学年の区切り: アメリカの学年開始は8〜9月。日本から3月に渡航すると、学年途中での編入になります。年齢の区切り(カットオフデート)も州ごとに異なり、9月1日が多いですが、10月や12月の州もあります。

保護者の関与: PTA活動やボランティアの参加を積極的に求められます。教室のヘルパー、遠足の引率、ファンドレイジング(寄付金集め)への参加など、日本よりも保護者の学校参加が「普通」として組み込まれています。
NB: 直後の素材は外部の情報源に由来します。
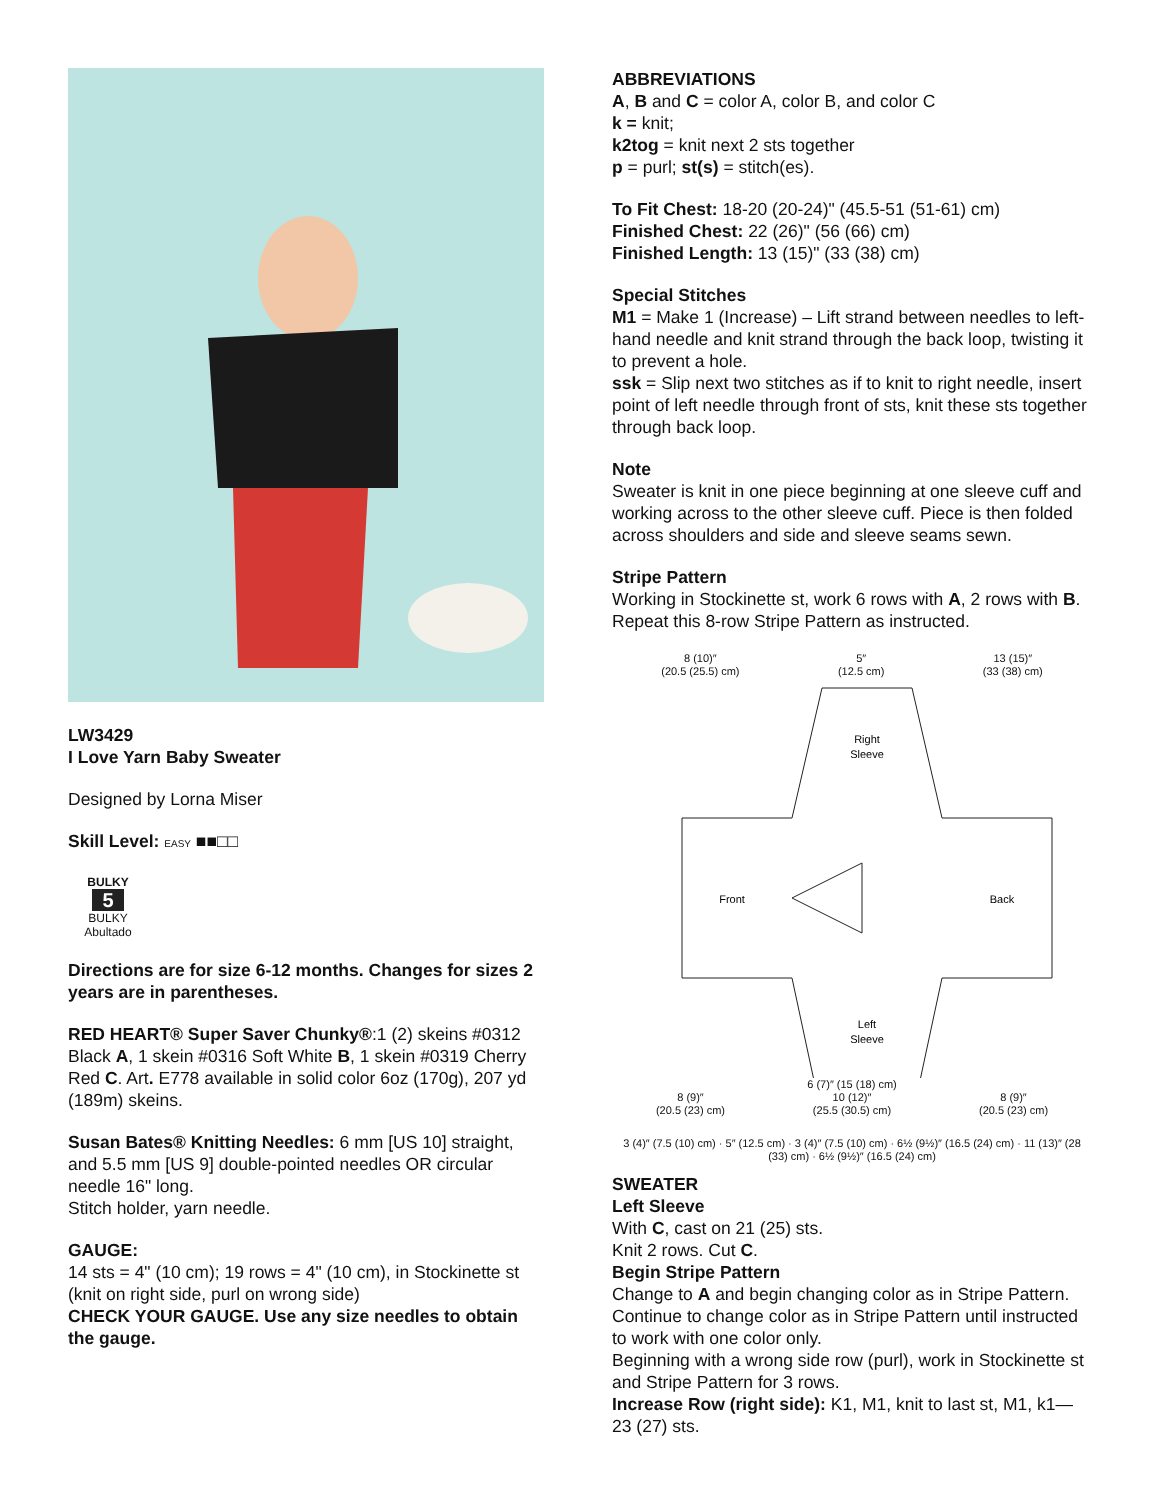LW3429
I Love Yarn Baby Sweater
Designed by Lorna Miser
Skill Level: EASY ■■□□
BULKY
5
BULKY
Abultado
Directions are for size 6-12 months. Changes for sizes 2 years are in parentheses.
RED HEART® Super Saver Chunky®:1 (2) skeins #0312 Black A, 1 skein #0316 Soft White B, 1 skein #0319 Cherry Red C. Art. E778 available in solid color 6oz (170g), 207 yd (189m) skeins.
Susan Bates® Knitting Needles: 6 mm [US 10] straight, and 5.5 mm [US 9] double-pointed needles OR circular needle 16" long.
Stitch holder, yarn needle.
GAUGE:
14 sts = 4" (10 cm); 19 rows = 4" (10 cm), in Stockinette st (knit on right side, purl on wrong side)
CHECK YOUR GAUGE. Use any size needles to obtain the gauge.
ABBREVIATIONS
A, B and C = color A, color B, and color C
k = knit;
k2tog = knit next 2 sts together
p = purl; st(s) = stitch(es).
To Fit Chest: 18-20 (20-24)" (45.5-51 (51-61) cm)
Finished Chest: 22 (26)" (56 (66) cm)
Finished Length: 13 (15)" (33 (38) cm)
Special Stitches
M1 = Make 1 (Increase) – Lift strand between needles to left-hand needle and knit strand through the back loop, twisting it to prevent a hole.
ssk = Slip next two stitches as if to knit to right needle, insert point of left needle through front of sts, knit these sts together through back loop.
Note
Sweater is knit in one piece beginning at one sleeve cuff and working across to the other sleeve cuff. Piece is then folded across shoulders and side and sleeve seams sewn.
Stripe Pattern
Working in Stockinette st, work 6 rows with A, 2 rows with B. Repeat this 8-row Stripe Pattern as instructed.
8 (10)″
(20.5 (25.5) cm) 5″
(12.5 cm) 13 (15)″
(33 (38) cm)
Right
Sleeve
Front
Back
Left
Sleeve
6 (7)″ (15 (18) cm)
8 (9)″
(20.5 (23) cm) 10 (12)″
(25.5 (30.5) cm) 8 (9)″
(20.5 (23) cm)
3 (4)″ (7.5 (10) cm) · 5″ (12.5 cm) · 3 (4)″ (7.5 (10) cm) · 6½ (9½)″ (16.5 (24) cm) · 11 (13)″ (28 (33) cm) · 6½ (9½)″ (16.5 (24) cm)
SWEATER
Left Sleeve
With C, cast on 21 (25) sts.
Knit 2 rows. Cut C.
Begin Stripe Pattern
Change to A and begin changing color as in Stripe Pattern. Continue to change color as in Stripe Pattern until instructed to work with one color only.
Beginning with a wrong side row (purl), work in Stockinette st and Stripe Pattern for 3 rows.
Increase Row (right side): K1, M1, knit to last st, M1, k1—23 (27) sts.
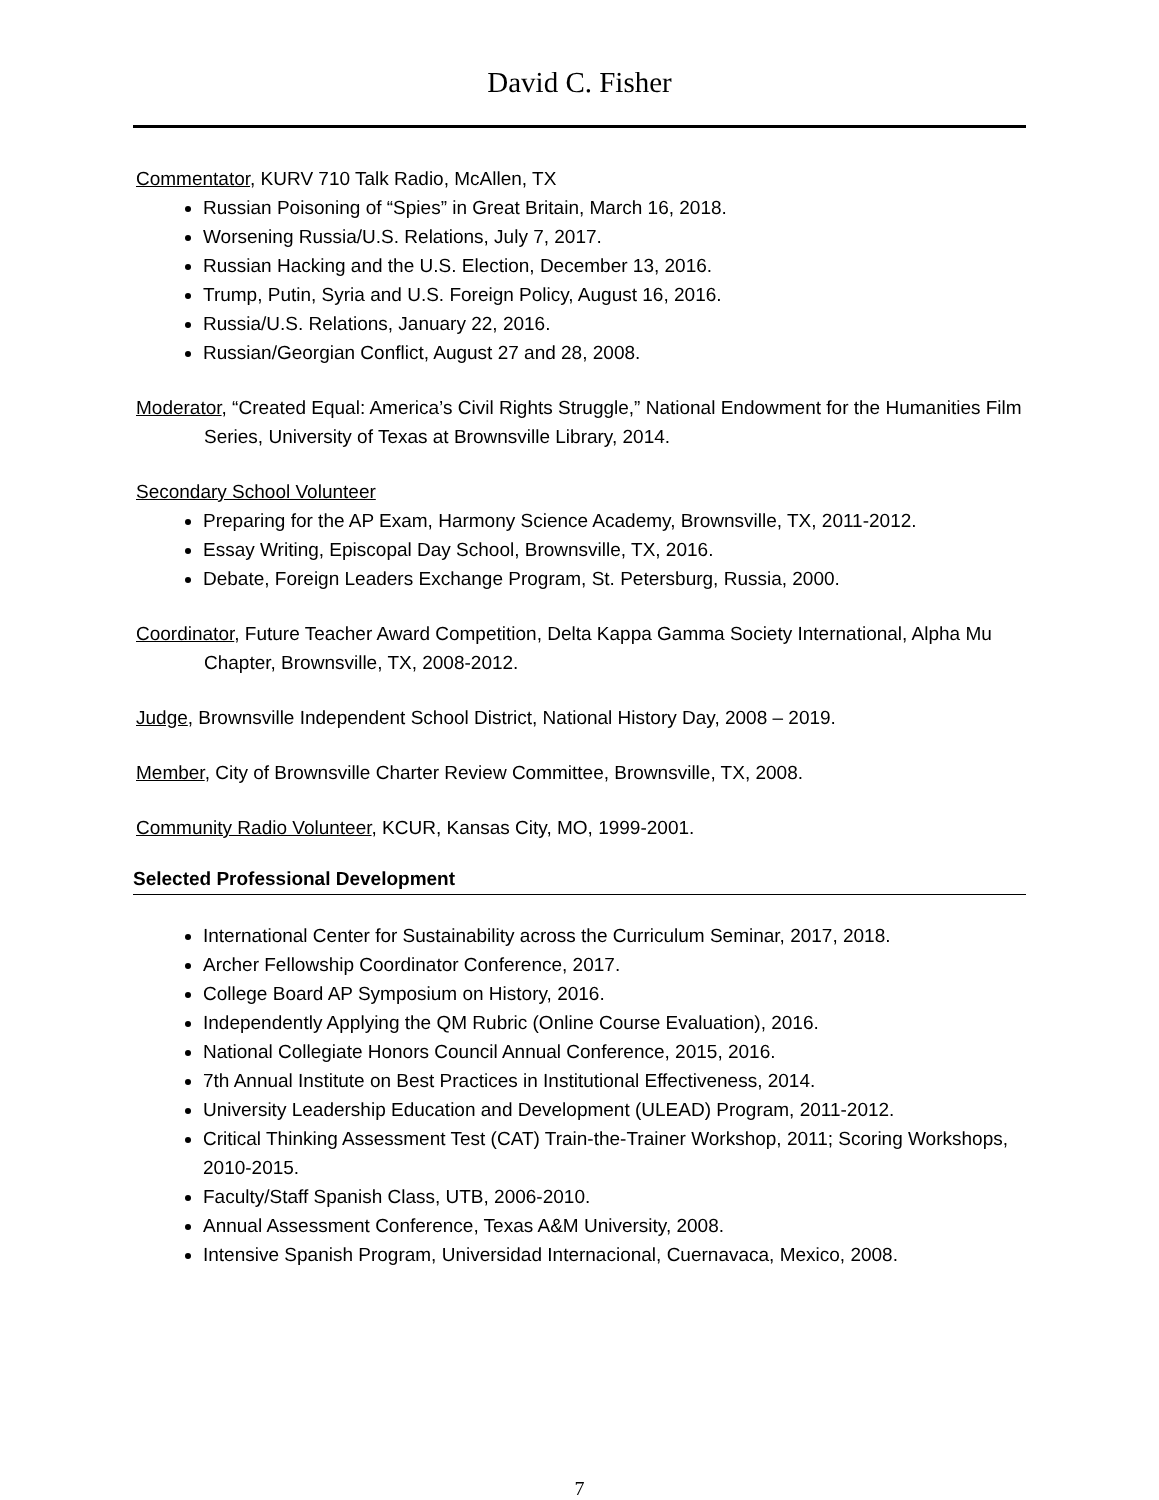David C. Fisher
Commentator, KURV 710 Talk Radio, McAllen, TX
Russian Poisoning of “Spies” in Great Britain, March 16, 2018.
Worsening Russia/U.S. Relations, July 7, 2017.
Russian Hacking and the U.S. Election, December 13, 2016.
Trump, Putin, Syria and U.S. Foreign Policy, August 16, 2016.
Russia/U.S. Relations, January 22, 2016.
Russian/Georgian Conflict, August 27 and 28, 2008.
Moderator, “Created Equal: America’s Civil Rights Struggle,” National Endowment for the Humanities Film Series, University of Texas at Brownsville Library, 2014.
Secondary School Volunteer
Preparing for the AP Exam, Harmony Science Academy, Brownsville, TX, 2011-2012.
Essay Writing, Episcopal Day School, Brownsville, TX, 2016.
Debate, Foreign Leaders Exchange Program, St. Petersburg, Russia, 2000.
Coordinator, Future Teacher Award Competition, Delta Kappa Gamma Society International, Alpha Mu Chapter, Brownsville, TX, 2008-2012.
Judge, Brownsville Independent School District, National History Day, 2008 – 2019.
Member, City of Brownsville Charter Review Committee, Brownsville, TX, 2008.
Community Radio Volunteer, KCUR, Kansas City, MO, 1999-2001.
Selected Professional Development
International Center for Sustainability across the Curriculum Seminar, 2017, 2018.
Archer Fellowship Coordinator Conference, 2017.
College Board AP Symposium on History, 2016.
Independently Applying the QM Rubric (Online Course Evaluation), 2016.
National Collegiate Honors Council Annual Conference, 2015, 2016.
7th Annual Institute on Best Practices in Institutional Effectiveness, 2014.
University Leadership Education and Development (ULEAD) Program, 2011-2012.
Critical Thinking Assessment Test (CAT) Train-the-Trainer Workshop, 2011; Scoring Workshops, 2010-2015.
Faculty/Staff Spanish Class, UTB, 2006-2010.
Annual Assessment Conference, Texas A&M University, 2008.
Intensive Spanish Program, Universidad Internacional, Cuernavaca, Mexico, 2008.
7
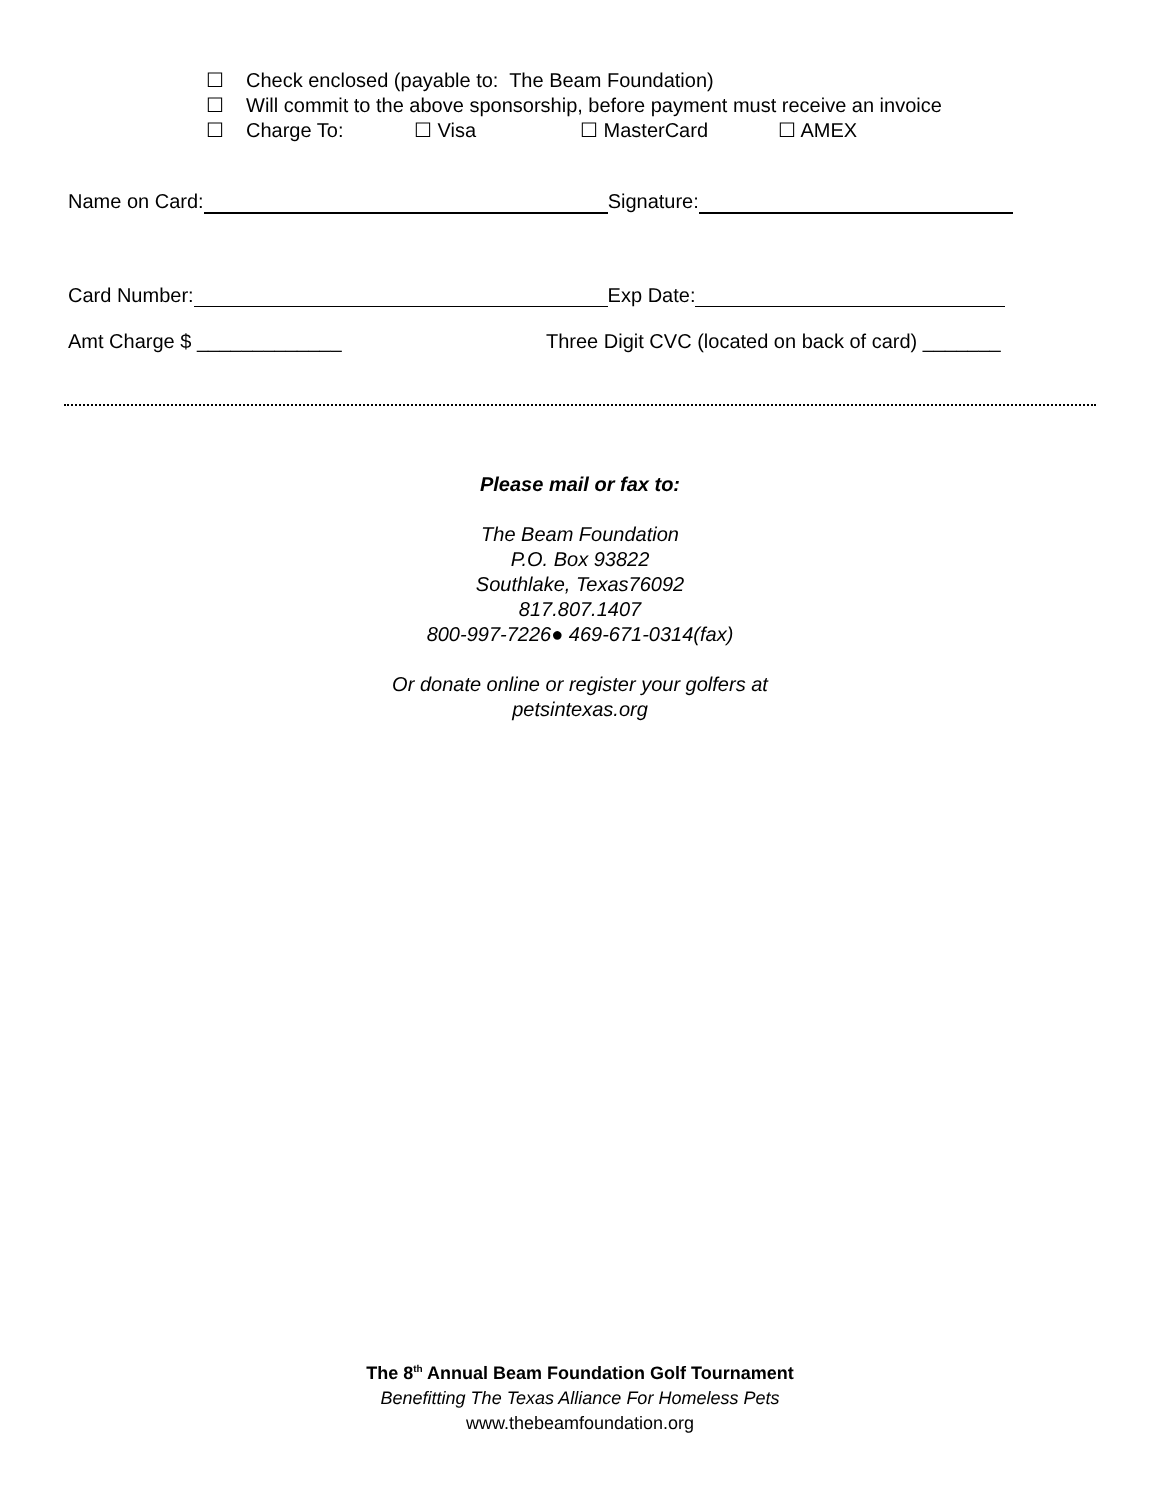☐ Check enclosed (payable to: The Beam Foundation)
☐ Will commit to the above sponsorship, before payment must receive an invoice
☐ Charge To: ☐ Visa ☐ MasterCard ☐ AMEX
Name on Card: Signature:
Card Number: Exp Date:
Amt Charge $ _____________ Three Digit CVC (located on back of card) _______
Please mail or fax to:
The Beam Foundation
P.O. Box 93822
Southlake, Texas76092
817.807.1407
800-997-7226● 469-671-0314(fax)
Or donate online or register your golfers at
petsintexas.org
The 8<sup>th</sup> Annual Beam Foundation Golf Tournament
Benefitting The Texas Alliance For Homeless Pets
www.thebeamfoundation.org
給食: 日本のような統一給食はありません。カフェテリアで購入するか、自宅から弁当を持参します。低所得世帯向けにFree and Reduced Lunch Program(連邦プログラム)があり、基準を満たせば無料または割引で昼食が提供されます。

費用

授業料は無料です。ただし、以下の費用が発生します。

  • スクールサプライ(文具・ノート等): 年$50〜150(約7,750〜23,250円)
  • フィールドトリップ(遠足): 1回$10〜30(約1,550〜4,650円)
  • スポーツ・クラブ活動: $100〜500(約15,500〜77,500円)/シーズン
  • 放課後プログラム: 月$200〜600(約31,000〜93,000円)

授業料無料でも、放課後プログラムやスポーツ活動の費用は共働き世帯にとって無視できない金額です。